The Nasdaq stock exchange will cut the weighting it gives to Apple on a key index at the same time that it boosts the weighting for tech titans including Microsoft and Cisco Systems.

In a major rebalancing of the tech-heavy Nasdaq 100 index, which will go into effect ahead of the market open on May 2, the exchange aims to better reflect the current market values of several significant companies. For example, Apple's weighting on the Nasdaq 100 is currently more than six times that of Microsoft, even though Apple's market value is only 46 percent larger, according to data from Bloomberg.

As a result, Apple will see the portion that its shares represent on the index drop to 12.33 percent from 20.49 percent, a decline of more than 8 percentage points and the largest individual change. Microsoft's weighting will increase to 8.32 percent from 3.41 percent, a gain of almost 5 percentage points and the largest increase.

The need to rebalance the index was driven partly by the huge gains in Apple's stock price over the past couple of years, says The Wall Street Journal (subscription required). Overall, the move will affect mutual funds, exchange-traded funds, and other instruments that mirror the performance of the Nasdaq 100 and is likely to result in a flurry of trading as money managers scramble to rejigger their holdings.

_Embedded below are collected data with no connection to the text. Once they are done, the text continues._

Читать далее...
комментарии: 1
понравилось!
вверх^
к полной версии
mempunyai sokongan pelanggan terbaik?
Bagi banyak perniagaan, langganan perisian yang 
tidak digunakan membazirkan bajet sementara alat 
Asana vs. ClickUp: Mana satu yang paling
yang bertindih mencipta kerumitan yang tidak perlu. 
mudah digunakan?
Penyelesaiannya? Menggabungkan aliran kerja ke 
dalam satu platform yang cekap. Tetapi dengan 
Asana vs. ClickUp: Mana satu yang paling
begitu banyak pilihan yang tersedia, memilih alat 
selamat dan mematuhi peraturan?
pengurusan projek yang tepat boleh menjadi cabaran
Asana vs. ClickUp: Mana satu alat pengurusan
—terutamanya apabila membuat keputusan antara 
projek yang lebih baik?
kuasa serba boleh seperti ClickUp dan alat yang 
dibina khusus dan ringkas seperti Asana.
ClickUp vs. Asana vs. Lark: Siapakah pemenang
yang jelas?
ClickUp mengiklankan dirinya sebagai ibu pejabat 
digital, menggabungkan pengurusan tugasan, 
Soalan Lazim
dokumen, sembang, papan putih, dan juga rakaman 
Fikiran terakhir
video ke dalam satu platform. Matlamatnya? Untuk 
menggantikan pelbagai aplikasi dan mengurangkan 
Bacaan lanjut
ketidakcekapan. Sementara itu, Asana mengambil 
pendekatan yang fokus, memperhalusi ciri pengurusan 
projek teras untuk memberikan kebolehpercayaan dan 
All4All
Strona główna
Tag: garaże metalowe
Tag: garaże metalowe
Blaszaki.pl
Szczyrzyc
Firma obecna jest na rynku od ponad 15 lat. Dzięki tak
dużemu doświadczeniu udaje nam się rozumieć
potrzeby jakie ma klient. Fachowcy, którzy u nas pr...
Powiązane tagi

Apple, in particular, could be in store for some aggressive selling. Its shares fell more than 3 percent today in early morning trading just past 6:30 am EST, according to Bloomberg, though they've since climbed back up.

"This would probably affect international funds, given that Apple is such a big company globally," Pengana Capital money manager Tim Schroeders told Bloomberg. "Passive funds in particular will be forced to reweight into those stocks that have had increases in weightings, and in the short term we will see some selling pressure on Apple."

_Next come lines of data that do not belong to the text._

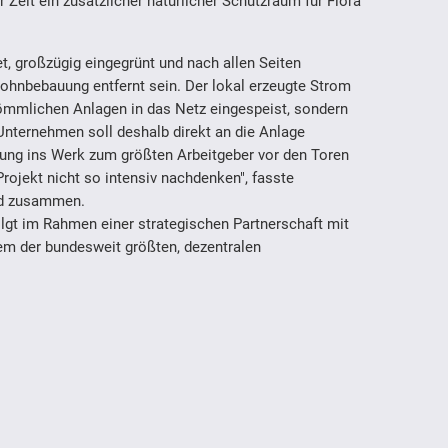
er Zeit ein zusätzlicher natürlicher Schutzraum für Flora
et, großzügig eingegrünt und nach allen Seiten
ohnbebauung entfernt sein. Der lokal erzeugte Strom
kömmlichen Anlagen in das Netz eingespeist, sondern
 Unternehmen soll deshalb direkt an die Anlage
ung ins Werk zum größten Arbeitgeber vor den Toren
ojekt nicht so intensiv nachdenken", fasste
nd zusammen.
lgt im Rahmen einer strategischen Partnerschaft mit
m der bundesweit größten, dezentralen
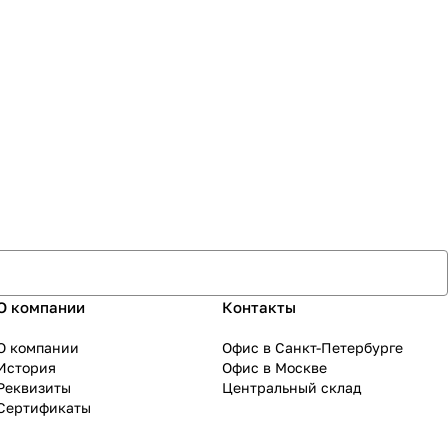
О компании
Контакты
О компании
Офис в Санкт-Петербурге
История
Офис в Москве
Реквизиты
Центральный склад
Сертификаты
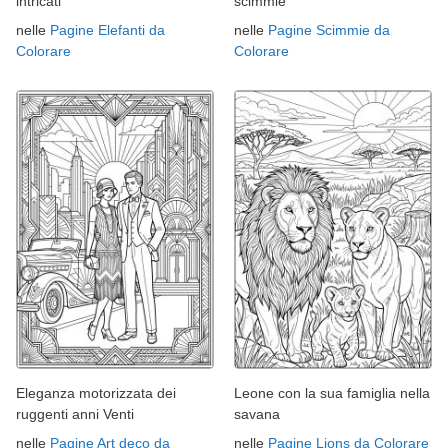
intricati
scimmie
nelle
Pagine Elefanti da
nelle
Pagine Scimmie da
Colorare
Colorare
Eleganza motorizzata dei
Leone con la sua famiglia nella
ruggenti anni Venti
savana
nelle
Pagine Art deco da
nelle
Pagine Lions da Colorare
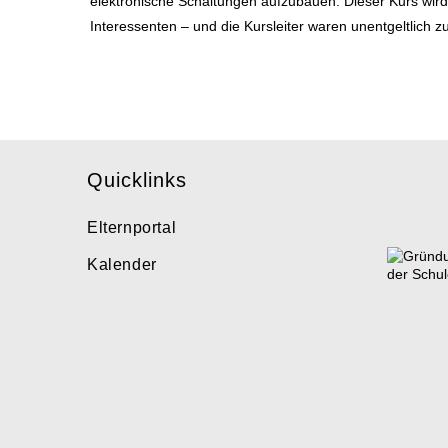
elektronische Schaltungen aufzubauen. Dieser Kurs wird
Interessenten – und die Kursleiter waren unentgeltlich 
Quicklinks
Elternportal
Kalender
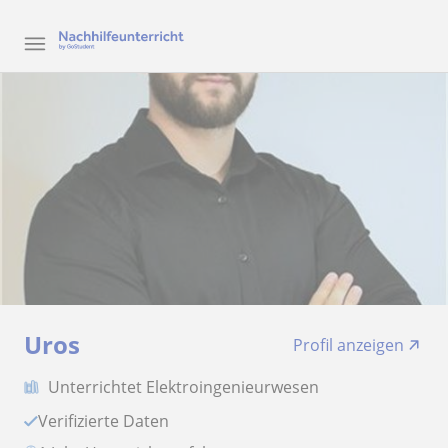
Uros
Profil anzeigen
Unterrichtet Elektroingenieurwesen
Verifizierte Daten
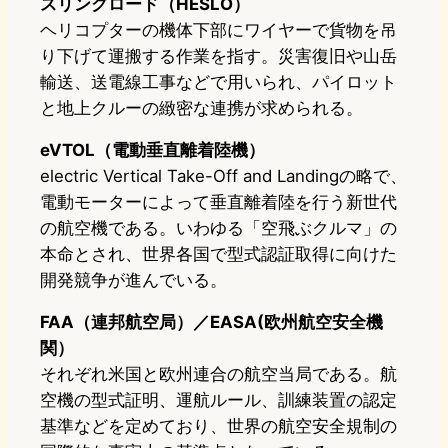
スリングロード（HESLO）
ヘリコプターの機体下部にワイヤーで貨物を吊
り下げて運搬する作業を指す。災害復旧や山岳
輸送、送電線工事などで用いられ、パイロット
と地上クルーの緻密な連携が求められる。
eVTOL（電動垂直離着陸機）
electric Vertical Take-Off and Landingの略で、
電動モーターによって垂直離着陸を行う新世代
の航空機である。いわゆる「空飛ぶクルマ」の
本命とされ、世界各国で型式認証取得に向けた
開発競争が進んでいる。
FAA（連邦航空局）／EASA(欧州航空安全機
関）
それぞれ米国と欧州連合の航空当局である。航
空機の型式証明、運航ルール、訓練装置の認定
基準などを定めており、世界の航空安全規制の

Other tech players, including Cisco, Google, Intel, and Oracle will see their weightings grow by several percentage points. Every company on the index will be affected by the rebalancing, though the weightings of most will go up or down by only a fraction of a percentage point. Overall, only 18 of the 100 companies tracked will see an increase in their weightings.

In a presentation on its Web site (PDF), the Nasdaq explained that it started looking into rebalancing the Nasdaq 100 index early last year after it found that the weightings assigned to certain stocks were no longer accurately reflecting their real market values following an initial rebalancing in 1998.

The new rebalancing will go into effect May 2 and be based on the shares in the Nasdaq-100 as of March 31.